En el marco de los 16 días de activismo contra la violencia hacia las mujeres, solemos centrar la atención en políticas públicas, educación, protección social y movilización comunitaria. Sin embargo, existe un territorio que también moldea sensibilidades, subjetividades y normas de género, pero que pocas veces reconocemos como un espacio de disputa política: la memoria religiosa. Las tradiciones espirituales han acompañado la vida de pueblos enteros, influyendo en cómo entendemos el cuerpo, la autoridad, la moral y la justicia. Por eso, revisarlas críticamente desde la historiografía feminista no es un gesto académico menor, sino un acto de reparación histórica y justicia.
La historiografía feminista de la religión busca identificar las voces silenciadas, las narrativas manipuladas y las interpretaciones que favorecieron la consolidación de sistemas patriarcales. No intenta sustituir un dogma por otro, sino despejar las capas de poder que definieron lo sagrado desde perspectivas masculinas, recuperando la agencia de las mujeres que fueron borradas, minimizadas o reinterpretadas según los intereses de su tiempo. Al releer estos relatos, no buscamos crear santas perfectas, sino reconocer vidas complejas atravesadas por resistencias, contradicciones y decisiones que desafiaron las normas sociales y religiosas de sus contextos.
Un ejemplo revelador es la figura de Santa Librada, cuya historia circuló en Europa y América Latina a través de hagiografías escritas entre los siglos XV y XVIII. En estos relatos, Librada aparece como una joven cuya existencia está marcada por expectativas patriarcales: su nacimiento múltiple es tratado como monstruoso, su cuerpo es administrado por figuras masculinas y su martirio es interpretado como obediencia absoluta. La violencia sexual aparece incluso como prueba de fe y virtud, evidenciando cómo la religiosidad patriarcal transformó el sufrimiento femenino en un recurso pedagógico y moralizante.
Pero una lectura feminista revela otra historia. Detrás de las imágenes, Librada emerge como una mujer que desafía el destino político que otros quieren imponerle, que rehúsa el matrimonio forzado, que abandona el poder del palacio y que guía comunidades perseguidas. Su martirio no es solo un acto espiritual, sino la consecuencia de un sistema que castiga a quienes rompen con los mandatos de género. Leída de este modo, Librada no encarna una pasividad glorificada, sino una resistencia espiritual y política que resuena con las luchas actuales.

Datos de origen:

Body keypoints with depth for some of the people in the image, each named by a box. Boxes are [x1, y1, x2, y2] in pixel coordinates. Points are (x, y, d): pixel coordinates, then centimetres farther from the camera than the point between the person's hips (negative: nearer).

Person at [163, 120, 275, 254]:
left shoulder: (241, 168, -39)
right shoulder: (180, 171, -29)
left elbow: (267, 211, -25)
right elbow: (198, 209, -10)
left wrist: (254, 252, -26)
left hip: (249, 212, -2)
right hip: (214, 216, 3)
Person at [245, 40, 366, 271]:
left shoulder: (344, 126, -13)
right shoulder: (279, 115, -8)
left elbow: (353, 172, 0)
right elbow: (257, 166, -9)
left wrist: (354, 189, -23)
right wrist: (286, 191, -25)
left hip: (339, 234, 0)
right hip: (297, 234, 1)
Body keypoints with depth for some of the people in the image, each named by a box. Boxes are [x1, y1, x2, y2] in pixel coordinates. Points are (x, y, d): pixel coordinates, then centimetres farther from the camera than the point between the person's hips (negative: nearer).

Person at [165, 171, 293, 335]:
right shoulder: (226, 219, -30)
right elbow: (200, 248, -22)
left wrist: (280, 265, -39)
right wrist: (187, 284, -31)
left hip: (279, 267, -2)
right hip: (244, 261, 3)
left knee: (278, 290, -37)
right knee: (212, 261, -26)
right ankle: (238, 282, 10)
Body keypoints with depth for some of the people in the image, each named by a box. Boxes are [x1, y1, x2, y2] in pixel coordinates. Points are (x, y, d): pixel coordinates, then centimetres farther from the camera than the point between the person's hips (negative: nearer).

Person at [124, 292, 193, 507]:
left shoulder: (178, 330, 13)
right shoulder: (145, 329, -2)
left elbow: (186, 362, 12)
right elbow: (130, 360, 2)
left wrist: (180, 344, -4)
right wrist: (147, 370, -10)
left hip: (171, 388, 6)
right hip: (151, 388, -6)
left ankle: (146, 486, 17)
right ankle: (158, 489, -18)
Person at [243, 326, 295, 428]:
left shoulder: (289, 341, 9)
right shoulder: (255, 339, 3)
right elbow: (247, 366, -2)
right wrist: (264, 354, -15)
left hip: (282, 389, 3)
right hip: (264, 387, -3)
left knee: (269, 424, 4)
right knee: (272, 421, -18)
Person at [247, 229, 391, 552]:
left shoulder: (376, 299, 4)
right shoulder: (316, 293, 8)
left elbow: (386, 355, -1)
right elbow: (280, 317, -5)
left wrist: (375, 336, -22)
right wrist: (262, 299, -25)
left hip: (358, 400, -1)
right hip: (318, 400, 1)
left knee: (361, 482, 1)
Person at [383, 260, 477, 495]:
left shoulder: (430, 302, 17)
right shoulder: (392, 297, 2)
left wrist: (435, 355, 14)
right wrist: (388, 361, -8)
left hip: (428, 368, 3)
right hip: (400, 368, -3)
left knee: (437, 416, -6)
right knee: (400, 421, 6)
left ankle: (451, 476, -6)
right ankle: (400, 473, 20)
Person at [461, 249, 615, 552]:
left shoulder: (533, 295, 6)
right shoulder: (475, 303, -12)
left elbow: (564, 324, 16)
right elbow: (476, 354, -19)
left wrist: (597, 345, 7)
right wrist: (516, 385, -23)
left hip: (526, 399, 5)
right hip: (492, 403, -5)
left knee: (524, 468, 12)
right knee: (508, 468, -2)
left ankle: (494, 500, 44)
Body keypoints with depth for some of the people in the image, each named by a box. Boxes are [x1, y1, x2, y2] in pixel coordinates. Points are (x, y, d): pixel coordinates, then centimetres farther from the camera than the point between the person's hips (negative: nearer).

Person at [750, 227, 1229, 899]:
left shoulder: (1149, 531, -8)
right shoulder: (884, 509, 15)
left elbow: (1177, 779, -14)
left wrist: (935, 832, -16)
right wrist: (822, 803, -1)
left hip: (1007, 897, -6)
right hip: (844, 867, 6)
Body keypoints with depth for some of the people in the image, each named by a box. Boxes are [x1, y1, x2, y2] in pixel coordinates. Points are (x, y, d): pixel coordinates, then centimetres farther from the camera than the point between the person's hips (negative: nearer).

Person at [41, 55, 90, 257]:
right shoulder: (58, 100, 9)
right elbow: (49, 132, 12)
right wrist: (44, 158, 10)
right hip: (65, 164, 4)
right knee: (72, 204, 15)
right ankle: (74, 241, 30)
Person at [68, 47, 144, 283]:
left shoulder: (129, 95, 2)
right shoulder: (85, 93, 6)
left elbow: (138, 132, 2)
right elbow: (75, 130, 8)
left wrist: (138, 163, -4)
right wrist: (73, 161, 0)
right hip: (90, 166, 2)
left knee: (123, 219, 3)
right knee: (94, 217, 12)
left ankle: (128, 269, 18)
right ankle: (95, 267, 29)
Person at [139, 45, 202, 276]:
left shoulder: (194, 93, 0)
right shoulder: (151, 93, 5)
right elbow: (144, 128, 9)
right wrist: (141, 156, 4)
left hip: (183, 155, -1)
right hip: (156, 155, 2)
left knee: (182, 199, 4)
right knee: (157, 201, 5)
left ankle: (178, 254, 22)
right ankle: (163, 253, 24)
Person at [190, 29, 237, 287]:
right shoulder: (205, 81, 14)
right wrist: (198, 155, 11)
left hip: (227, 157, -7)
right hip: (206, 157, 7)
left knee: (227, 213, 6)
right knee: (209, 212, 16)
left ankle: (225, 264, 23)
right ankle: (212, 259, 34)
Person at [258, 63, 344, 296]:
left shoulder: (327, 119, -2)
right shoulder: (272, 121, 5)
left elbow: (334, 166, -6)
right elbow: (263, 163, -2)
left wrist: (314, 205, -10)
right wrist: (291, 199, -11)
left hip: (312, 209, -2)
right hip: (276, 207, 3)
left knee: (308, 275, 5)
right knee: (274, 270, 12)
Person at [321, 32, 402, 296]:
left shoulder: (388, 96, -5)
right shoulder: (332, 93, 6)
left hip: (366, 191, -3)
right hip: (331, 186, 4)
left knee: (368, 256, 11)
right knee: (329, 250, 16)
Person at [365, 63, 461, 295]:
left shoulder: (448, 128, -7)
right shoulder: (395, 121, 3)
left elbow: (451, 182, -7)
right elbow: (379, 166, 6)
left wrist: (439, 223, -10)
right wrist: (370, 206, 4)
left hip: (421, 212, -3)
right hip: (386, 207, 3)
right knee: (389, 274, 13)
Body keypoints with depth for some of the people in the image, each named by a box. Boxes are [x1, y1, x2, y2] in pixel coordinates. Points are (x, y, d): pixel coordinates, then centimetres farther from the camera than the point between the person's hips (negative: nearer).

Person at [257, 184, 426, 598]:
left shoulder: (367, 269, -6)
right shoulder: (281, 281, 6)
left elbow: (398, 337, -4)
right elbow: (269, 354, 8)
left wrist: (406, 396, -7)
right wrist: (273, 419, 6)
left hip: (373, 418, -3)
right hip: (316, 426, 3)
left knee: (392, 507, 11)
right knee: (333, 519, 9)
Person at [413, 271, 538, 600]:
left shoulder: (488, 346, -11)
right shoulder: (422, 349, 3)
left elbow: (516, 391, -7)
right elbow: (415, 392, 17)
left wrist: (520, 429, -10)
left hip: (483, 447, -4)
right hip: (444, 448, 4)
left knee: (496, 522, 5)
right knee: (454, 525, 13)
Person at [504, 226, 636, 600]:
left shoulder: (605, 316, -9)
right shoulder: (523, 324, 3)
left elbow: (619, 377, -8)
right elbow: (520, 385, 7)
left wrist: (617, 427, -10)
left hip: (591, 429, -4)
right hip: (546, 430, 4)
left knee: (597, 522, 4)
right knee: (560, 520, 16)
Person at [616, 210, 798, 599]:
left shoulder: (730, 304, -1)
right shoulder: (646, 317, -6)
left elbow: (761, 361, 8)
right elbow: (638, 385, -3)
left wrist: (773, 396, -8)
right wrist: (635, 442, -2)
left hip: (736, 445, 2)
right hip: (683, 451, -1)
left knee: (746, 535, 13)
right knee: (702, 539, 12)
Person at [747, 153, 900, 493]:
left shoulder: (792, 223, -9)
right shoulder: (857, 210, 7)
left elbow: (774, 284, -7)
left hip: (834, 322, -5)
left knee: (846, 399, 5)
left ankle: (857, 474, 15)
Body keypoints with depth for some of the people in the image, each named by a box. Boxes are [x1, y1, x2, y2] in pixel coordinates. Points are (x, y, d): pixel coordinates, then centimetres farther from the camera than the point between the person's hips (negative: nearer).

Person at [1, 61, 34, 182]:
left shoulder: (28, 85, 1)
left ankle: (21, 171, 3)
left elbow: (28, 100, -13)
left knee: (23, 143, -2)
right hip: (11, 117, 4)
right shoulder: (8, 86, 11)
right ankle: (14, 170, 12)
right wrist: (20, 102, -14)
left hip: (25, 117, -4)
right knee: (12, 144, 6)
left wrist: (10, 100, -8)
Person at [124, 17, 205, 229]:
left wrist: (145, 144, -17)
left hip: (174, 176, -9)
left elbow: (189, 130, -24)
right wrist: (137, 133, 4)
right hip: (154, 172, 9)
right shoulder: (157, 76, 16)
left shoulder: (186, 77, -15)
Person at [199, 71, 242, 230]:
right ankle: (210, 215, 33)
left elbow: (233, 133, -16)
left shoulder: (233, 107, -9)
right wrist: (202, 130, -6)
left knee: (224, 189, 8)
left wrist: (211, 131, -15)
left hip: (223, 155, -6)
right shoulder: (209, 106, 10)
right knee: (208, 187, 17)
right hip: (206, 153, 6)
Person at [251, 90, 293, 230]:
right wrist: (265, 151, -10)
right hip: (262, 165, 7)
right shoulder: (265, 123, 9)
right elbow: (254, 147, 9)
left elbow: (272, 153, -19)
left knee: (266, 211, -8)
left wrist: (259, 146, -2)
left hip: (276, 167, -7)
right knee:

Preguntas de estudio:
1. Resume en dos oraciones el texto sobre la memoria religiosa y Santa Librada.
2. Continúa el texto sobre la memoria religiosa y Santa Librada a partir de su última oración.

Respuestas:
1. La memoria religiosa, que moldea sensibilidades y normas de género, debe revisarse críticamente desde la historiografía feminista, que busca recuperar la agencia de las mujeres borradas, minimizadas o reinterpretadas por perspectivas masculinas. Las hagiografías presentan a Santa Librada como ejemplo de obediencia y sufrimiento, pero una lectura feminista la muestra como una mujer que rehusó el matrimonio forzado, guio comunidades perseguidas y encarnó una resistencia espiritual y política.

2.
La historiografía feminista permite comprender por qué estos relatos importan hoy. Las violencias simbólicas, sexuales, políticas y comunitarias que enfrentaron mujeres del pasado no desaparecieron: se transformaron. Por eso, reinterpretar estas historias ayuda a desmontar los imaginarios que aún justifican desigualdades en nombre de la moral, la tradición o la fe. La religión no es un ámbito neutral; es un espacio donde se producen significados que influyen directamente en la vida cotidiana de millones de personas. Dejar ese campo sin crítica es renunciar a intervenir en una dimensión clave de la cultura.
Además, el trabajo historiográfico se enlaza con la agenda internacional de derechos humanos. Documentos como la Declaración sobre la Eliminación de la Violencia contra las Mujeres (1993) y la Convención de Belem do Pará (1994) afirman que la erradicación de la violencia exige transformar patrones socioculturales y desmontar narrativas que legitiman la subordinación femenina. La historiografía feminista contribuye justamente a eso: cuestiona lo aceptado, nombra lo silenciado y abre posibilidades para imaginar relaciones igualitarias dentro de lo religioso.
En estos 16 días de activismo, recuperar las historias de mujeres como Santa Librada es un recordatorio de que la lucha por la vida digna también ocurre en el ámbito simbólico. Cada interpretación feminista es un gesto de reparación hacia quienes fueron convertidas en cuerpos silenciosos y un paso hacia un futuro donde la justicia pueda habitar todas las capas de la memoria.